On August 17, 2020, the US Department of Commerce, Bureau of Industry and Security (“BIS”), issued a final rule further restricting Huawei Technologies and its non-US affiliates (collectively, “Huawei”) from access to US technologies (“Rule”).1 The Rule (1) adds 38 Huawei entities to the BIS “Entity List” and removes the Temporary General License that had been in effect for certain transactions with Huawei (with an exception related to cybersecurity research and vulnerability disclosure) and (2) amends and clarifies the foreign-produced direct product rule related to the Huawei companies on the Entity List. The Rule is the latest in a series of recent actions intended to address national security concerns the US government has cited regarding Huawei. The Rule took effect immediately to “prevent Huawei’s attempts to circumvent U.S. export controls to obtain electronic components developed or produced using U.S. technology.”2 However, the Rule includes an important Savings Clause that will allow for certain limited transitional activities. This Legal Update provides background on BIS’ actions targeting Huawei and the effect of the Rule for businesses.

— Source excerpt —
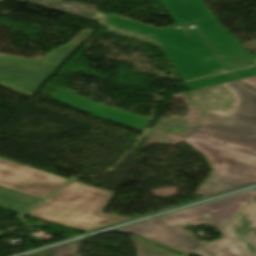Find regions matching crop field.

— Aim —
Condense the paragraph beginning "On August 17, 2020" from the Huawei export rule text above into a short bulleted list that keeps its main facts.

— Exercise answer —
- On August 17, 2020, the US Department of Commerce's Bureau of Industry and Security (BIS) issued a final rule further restricting Huawei's access to US technologies.
- The Rule adds 38 Huawei entities to the BIS Entity List.
- It removes the Temporary General License for certain Huawei transactions, except for cybersecurity research and vulnerability disclosure.
- It amends and clarifies the foreign-produced direct product rule for Huawei companies on the Entity List.
- It is the latest in a series of actions addressing US national security concerns about Huawei.
- It took effect immediately to keep Huawei from circumventing US export controls to obtain components developed or produced with US technology.
- A Savings Clause allows certain limited transitional activities.
- The Legal Update covers background on BIS's actions against Huawei and the Rule's effect on businesses.